TEXT =>
============================================================
Cloudwatch Introduction

In this, we will get Cloudwatch introduction.

SOA-C01 exam is updated to AWS Certified SysOps Administrator – Associate (SOA-C02).

Amazon CloudWatch monitors

AWS resources
applications running on AWS

CloudWatch

collects and tracks metrics, for AWS resources and applications.
CloudWatch home page displays metrics about every AWS service in use.
Can create custom dashboards to display metrics
Create alarms to watch metrics and send notifications or
Alarms can automatically make changes to the resources under monitoring against a threshold

Access CloudWatch by

Amazon CloudWatch console – https://console.aws.amazon.com/cloudwatch/
AWS CLI
CloudWatch API
AWS SDKs

CloudWatch Namespaces

A cloudwatch namespace is

It is a container for CloudWatch metrics.
Metrics in different namespaces are isolated from each other,
There is no default namespace.
Must specify a namespace for each data point to be published to CloudWatch.
You can specify a namespace name when you create a metric.
These names must contain valid XML characters,
Be fewer than 256 characters in length.
Possible characters are: alphanumeric characters (0-9A-Za-z), period (.), hyphen (-), underscore (_), forward slash (/), hash (#), and colon (:).
The AWS namespaces, naming convention: AWS/service

CloudWatch Metrics

A cloudwatch metric

represents a time-ordered set of data points published to CloudWatch.
It is similar to a variable to monitor, with data points as values of that variable over time.
AWS services send metrics to CloudWatch
Can send custom metrics to CloudWatch also
Retrieve statistics about data points as an ordered set of time-series data.
Metrics are specific to a Region in which were created and cannot be deleted,
Automatically expire after 15 months if no new data is published to them.
They expire on a rolling basis; as new data points come in, data older than 15 months is dropped.
Metrics are uniquely defined by a name, a namespace, and zero or more dimensions.
Each data point in a metric has a time stamp, and (optionally) a unit of measure.

CloudWatch Metrics Time Stamps

Each metric data point must be associated with a time stamp.
The time stamp can be up to two weeks in the past
up to two hours into the future.
If no time stamp is given, CloudWatch creates a time stamp on time data point was received.
Time stamps are dateTime objects
Coordinated Universal Time (UTC) is recommended
When you retrieve statistics from CloudWatch, all times are in UTC
CloudWatch alarms check metrics based on the current time in UTC.

CloudWatch Metrics Retention

CloudWatch retains metric data as follows:

Data points with a period of less than 60 seconds are available for 3 hours. Also called as high-resolution custom metrics.
Data points with a period of 60 seconds (1 minute) are available for 15 days
Data points with a period of 300 seconds (5 minute) are available for 63 days
Data points with a period of 3600 seconds (1 hour) are available for 455 days (15 months)

CloudWatch Dimensions

A dimension

is a name/value pair
part of the identity of a metric.
Can assign up to 10 dimensions to a metric.
Used to describe characteristic of a metric
Also used to filter the results that CloudWatch returns
For few AWS services like EC2, CloudWatch can aggregate data across dimensions
Example – Server=Producton,Domain=City01

CloudWatch Statistics

It is metric data aggregations over specified periods of time.
Aggregations use the namespace, metric name, dimensions, and the data point unit of measure, within the specified time period.
============================================================
EXTRACTED ENTRIES =>
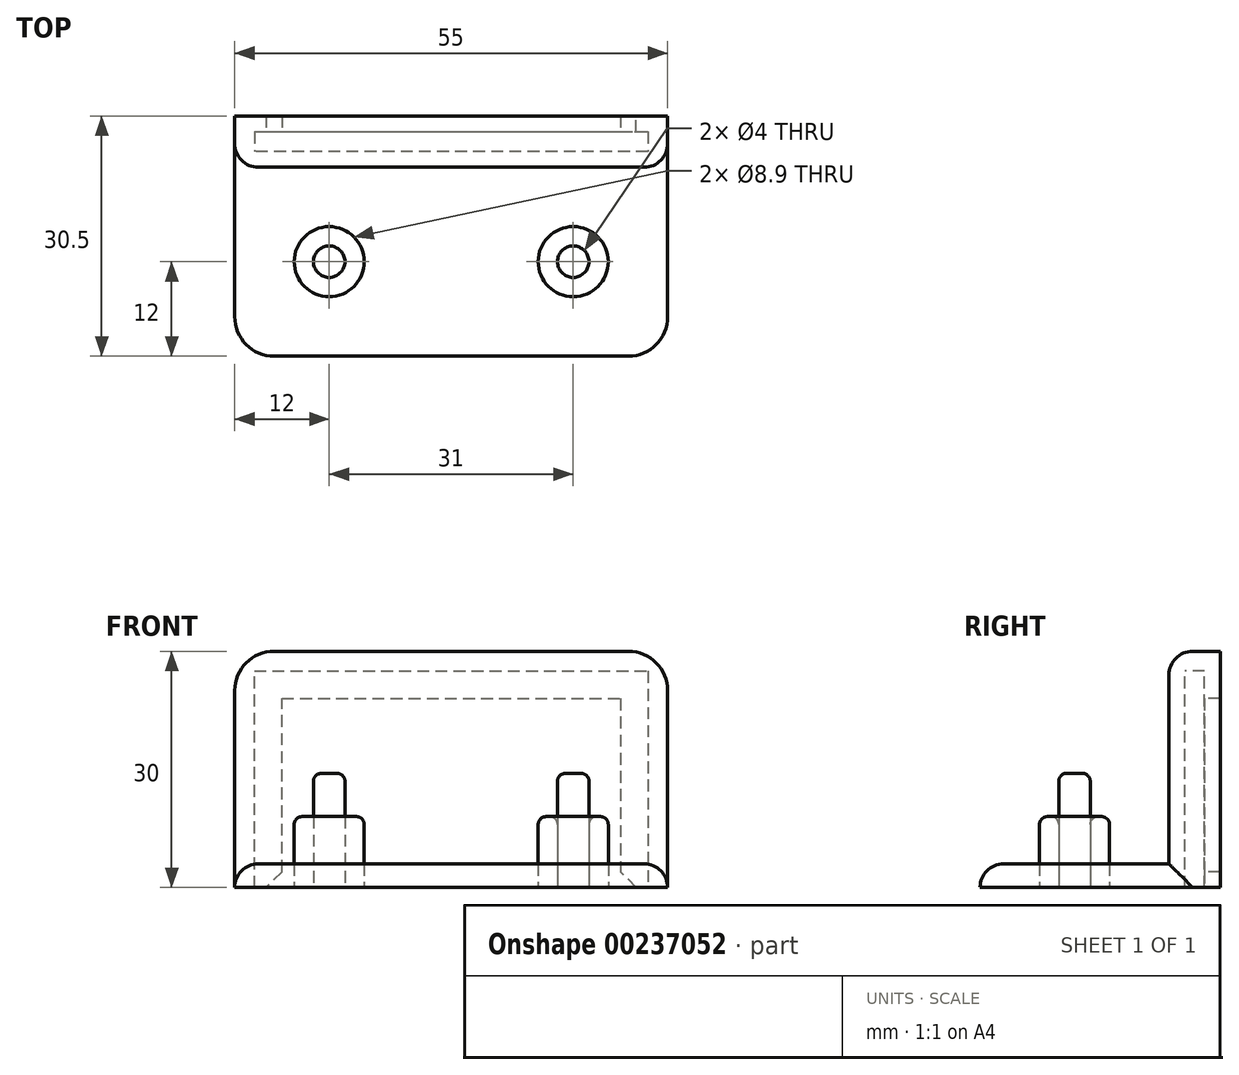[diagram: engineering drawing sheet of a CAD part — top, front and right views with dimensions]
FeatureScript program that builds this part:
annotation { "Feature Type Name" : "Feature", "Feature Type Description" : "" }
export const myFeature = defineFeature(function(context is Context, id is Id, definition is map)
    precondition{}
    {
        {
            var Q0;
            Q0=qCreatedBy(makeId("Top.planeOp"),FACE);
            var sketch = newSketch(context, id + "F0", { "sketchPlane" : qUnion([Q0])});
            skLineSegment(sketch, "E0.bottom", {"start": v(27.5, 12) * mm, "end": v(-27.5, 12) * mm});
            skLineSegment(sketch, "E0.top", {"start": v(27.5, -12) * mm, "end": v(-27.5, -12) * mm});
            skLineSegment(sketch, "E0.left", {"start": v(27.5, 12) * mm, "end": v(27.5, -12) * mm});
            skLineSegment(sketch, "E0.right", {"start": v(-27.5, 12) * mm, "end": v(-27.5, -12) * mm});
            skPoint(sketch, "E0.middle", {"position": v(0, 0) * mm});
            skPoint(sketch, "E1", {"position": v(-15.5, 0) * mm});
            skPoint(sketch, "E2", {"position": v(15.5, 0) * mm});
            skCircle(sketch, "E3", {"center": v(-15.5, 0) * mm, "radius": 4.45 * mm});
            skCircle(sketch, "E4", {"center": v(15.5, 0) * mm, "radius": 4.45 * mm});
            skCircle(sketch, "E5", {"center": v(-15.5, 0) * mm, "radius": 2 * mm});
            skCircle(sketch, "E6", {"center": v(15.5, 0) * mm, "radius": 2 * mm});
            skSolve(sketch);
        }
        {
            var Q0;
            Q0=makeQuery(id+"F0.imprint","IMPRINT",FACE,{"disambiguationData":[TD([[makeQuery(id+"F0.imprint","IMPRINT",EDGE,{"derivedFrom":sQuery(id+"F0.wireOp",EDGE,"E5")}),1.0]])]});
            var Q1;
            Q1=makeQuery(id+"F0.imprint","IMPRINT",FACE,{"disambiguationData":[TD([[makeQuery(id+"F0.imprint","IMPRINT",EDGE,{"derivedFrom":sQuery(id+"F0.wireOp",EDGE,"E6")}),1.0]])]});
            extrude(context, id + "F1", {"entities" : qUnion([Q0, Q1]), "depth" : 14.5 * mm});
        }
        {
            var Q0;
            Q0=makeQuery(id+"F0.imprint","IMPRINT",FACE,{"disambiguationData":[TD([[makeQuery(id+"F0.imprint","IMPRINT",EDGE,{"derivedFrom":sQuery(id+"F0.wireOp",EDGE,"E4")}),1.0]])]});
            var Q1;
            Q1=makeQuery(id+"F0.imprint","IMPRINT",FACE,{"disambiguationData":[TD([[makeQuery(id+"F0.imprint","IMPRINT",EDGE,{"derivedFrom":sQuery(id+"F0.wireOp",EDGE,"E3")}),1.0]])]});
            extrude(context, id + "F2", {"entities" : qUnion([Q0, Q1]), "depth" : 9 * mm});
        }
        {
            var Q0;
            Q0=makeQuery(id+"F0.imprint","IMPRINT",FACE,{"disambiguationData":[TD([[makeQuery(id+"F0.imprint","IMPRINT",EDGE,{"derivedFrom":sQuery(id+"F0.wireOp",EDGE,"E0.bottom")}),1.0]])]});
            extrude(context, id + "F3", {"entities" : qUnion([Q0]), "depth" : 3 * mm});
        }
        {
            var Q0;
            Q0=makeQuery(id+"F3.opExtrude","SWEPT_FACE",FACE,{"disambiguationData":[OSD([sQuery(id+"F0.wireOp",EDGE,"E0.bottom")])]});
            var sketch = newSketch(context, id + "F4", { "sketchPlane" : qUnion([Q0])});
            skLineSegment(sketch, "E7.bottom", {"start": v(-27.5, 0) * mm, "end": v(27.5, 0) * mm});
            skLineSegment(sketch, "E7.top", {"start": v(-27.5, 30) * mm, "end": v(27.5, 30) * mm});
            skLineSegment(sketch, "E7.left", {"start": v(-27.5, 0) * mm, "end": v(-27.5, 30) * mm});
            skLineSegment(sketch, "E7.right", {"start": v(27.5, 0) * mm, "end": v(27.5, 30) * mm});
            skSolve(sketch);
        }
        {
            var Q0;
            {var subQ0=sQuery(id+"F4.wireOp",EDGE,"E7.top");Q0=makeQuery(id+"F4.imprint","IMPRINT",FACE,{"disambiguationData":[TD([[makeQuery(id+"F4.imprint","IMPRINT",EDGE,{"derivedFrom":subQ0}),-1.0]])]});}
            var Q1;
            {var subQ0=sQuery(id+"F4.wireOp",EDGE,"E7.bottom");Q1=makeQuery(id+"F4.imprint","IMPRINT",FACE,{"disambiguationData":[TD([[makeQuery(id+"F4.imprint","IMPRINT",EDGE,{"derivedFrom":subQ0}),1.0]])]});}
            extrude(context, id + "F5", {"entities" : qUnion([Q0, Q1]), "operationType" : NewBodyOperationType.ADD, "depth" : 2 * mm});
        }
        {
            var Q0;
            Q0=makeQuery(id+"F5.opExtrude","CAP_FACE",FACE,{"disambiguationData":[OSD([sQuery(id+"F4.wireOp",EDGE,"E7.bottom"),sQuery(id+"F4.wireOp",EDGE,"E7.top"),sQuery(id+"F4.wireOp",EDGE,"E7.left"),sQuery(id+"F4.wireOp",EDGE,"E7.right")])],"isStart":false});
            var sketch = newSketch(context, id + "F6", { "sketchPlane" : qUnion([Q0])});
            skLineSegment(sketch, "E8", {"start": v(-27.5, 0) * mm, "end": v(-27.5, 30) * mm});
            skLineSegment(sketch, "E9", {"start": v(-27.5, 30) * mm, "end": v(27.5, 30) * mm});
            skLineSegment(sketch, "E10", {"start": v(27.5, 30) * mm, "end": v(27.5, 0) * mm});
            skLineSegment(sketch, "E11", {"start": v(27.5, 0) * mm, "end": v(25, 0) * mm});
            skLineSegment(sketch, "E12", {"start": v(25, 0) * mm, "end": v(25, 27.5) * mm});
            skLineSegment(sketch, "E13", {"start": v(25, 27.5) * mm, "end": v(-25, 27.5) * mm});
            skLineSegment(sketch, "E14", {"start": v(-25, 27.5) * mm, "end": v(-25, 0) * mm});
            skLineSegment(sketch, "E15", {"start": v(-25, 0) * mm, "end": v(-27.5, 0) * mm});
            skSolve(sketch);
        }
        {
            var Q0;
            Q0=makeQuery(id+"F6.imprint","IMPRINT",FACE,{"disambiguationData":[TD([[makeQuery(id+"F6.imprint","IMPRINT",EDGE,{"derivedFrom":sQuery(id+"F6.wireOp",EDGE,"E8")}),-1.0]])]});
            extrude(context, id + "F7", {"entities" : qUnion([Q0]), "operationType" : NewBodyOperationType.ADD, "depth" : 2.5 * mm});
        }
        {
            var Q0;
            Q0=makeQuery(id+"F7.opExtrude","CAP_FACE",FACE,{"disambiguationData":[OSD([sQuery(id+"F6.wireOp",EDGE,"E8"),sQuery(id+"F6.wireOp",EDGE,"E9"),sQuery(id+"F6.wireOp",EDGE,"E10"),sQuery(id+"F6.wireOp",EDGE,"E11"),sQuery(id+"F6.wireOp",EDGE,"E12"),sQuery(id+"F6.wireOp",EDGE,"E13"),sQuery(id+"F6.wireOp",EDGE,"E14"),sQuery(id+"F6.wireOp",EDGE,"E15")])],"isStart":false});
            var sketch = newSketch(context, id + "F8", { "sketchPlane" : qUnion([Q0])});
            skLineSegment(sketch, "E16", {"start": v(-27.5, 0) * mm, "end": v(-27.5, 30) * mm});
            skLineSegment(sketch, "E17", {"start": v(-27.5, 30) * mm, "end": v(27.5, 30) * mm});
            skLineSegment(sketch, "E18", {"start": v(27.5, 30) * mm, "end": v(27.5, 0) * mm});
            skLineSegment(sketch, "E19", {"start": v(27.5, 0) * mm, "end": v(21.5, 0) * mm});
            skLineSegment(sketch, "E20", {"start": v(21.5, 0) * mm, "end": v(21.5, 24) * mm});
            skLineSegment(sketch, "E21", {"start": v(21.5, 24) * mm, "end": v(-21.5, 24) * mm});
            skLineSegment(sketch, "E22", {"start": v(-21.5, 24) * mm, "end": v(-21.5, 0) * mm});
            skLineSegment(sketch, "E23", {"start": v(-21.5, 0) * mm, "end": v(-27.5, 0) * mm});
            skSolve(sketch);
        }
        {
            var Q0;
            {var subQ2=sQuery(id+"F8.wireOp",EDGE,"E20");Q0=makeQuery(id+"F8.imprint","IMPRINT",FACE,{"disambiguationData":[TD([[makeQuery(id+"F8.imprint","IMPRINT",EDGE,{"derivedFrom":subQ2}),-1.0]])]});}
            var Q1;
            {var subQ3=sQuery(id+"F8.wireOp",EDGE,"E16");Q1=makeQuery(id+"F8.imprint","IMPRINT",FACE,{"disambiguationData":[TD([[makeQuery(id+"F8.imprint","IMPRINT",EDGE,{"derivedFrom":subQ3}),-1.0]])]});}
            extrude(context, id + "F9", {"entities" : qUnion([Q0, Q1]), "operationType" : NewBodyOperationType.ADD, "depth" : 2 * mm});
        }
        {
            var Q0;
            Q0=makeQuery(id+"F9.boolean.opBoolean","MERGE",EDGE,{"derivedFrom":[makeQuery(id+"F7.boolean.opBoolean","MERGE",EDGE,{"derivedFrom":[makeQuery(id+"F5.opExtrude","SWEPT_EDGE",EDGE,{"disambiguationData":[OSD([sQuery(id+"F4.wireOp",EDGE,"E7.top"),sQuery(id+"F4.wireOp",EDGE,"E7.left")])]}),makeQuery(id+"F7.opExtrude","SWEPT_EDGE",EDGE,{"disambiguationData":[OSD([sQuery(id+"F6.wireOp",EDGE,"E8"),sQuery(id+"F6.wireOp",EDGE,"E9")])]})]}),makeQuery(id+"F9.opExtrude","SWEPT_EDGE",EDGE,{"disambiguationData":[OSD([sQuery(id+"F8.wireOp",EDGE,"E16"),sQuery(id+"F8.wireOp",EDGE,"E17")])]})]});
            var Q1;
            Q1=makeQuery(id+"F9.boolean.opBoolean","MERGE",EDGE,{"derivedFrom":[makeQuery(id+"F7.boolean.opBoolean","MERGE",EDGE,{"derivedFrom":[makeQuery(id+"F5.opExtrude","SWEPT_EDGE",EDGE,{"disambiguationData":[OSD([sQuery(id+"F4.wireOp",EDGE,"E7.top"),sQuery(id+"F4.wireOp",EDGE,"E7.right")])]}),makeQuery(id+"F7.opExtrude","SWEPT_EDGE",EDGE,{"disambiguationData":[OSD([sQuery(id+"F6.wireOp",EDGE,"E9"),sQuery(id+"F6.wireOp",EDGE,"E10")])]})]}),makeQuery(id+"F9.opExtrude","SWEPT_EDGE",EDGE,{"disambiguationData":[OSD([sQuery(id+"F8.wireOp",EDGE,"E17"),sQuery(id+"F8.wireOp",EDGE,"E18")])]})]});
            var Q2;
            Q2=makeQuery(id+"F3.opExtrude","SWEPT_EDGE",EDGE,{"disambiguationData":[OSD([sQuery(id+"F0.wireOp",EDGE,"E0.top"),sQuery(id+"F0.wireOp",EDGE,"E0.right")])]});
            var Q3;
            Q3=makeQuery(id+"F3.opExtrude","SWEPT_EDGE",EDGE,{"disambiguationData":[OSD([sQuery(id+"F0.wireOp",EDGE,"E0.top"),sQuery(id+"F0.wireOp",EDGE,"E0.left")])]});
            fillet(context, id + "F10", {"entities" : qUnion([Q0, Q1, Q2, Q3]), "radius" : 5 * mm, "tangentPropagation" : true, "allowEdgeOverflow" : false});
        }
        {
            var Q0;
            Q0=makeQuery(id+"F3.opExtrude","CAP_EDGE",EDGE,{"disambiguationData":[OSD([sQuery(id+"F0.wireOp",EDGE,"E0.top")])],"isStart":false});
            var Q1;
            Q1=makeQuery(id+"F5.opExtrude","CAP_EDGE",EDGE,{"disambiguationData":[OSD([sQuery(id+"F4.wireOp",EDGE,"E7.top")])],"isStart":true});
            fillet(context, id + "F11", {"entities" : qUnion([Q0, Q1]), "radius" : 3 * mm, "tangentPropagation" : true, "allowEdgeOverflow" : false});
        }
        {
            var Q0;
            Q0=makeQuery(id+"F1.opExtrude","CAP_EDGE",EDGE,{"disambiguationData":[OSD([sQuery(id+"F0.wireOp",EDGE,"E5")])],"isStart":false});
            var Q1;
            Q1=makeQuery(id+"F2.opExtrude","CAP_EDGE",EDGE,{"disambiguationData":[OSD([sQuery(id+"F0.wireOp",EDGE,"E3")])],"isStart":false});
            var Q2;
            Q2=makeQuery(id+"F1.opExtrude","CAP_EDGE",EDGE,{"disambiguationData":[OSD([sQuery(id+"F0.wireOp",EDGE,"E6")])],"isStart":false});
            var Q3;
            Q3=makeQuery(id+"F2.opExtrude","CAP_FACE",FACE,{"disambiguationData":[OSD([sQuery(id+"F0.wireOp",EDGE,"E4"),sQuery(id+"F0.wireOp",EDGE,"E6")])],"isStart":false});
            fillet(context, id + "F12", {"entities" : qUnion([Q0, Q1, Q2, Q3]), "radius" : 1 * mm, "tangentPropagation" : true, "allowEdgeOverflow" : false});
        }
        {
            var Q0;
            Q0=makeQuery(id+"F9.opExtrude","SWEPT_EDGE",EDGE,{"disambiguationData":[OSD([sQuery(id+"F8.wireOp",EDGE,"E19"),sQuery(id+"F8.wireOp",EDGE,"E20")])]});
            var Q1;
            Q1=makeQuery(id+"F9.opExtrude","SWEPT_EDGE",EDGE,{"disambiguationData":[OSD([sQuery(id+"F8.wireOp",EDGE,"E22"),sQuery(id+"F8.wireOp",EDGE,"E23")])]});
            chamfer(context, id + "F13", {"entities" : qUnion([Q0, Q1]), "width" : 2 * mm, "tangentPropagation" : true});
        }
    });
============================================================
TASKS TO PERFORM =>
1) According to the CloudWatch introduction, how many dimensions can be assigned to a single metric?
2) Using the CloudWatch introduction, explain in one to three sentences what it means for metrics to expire on a rolling basis.

TASK ANSWERS =>
1) Up to 10 dimensions.

2) Metrics expire automatically after 15 months if no new data is published to them. The expiration is rolling: as new data points come in, data older than 15 months is dropped.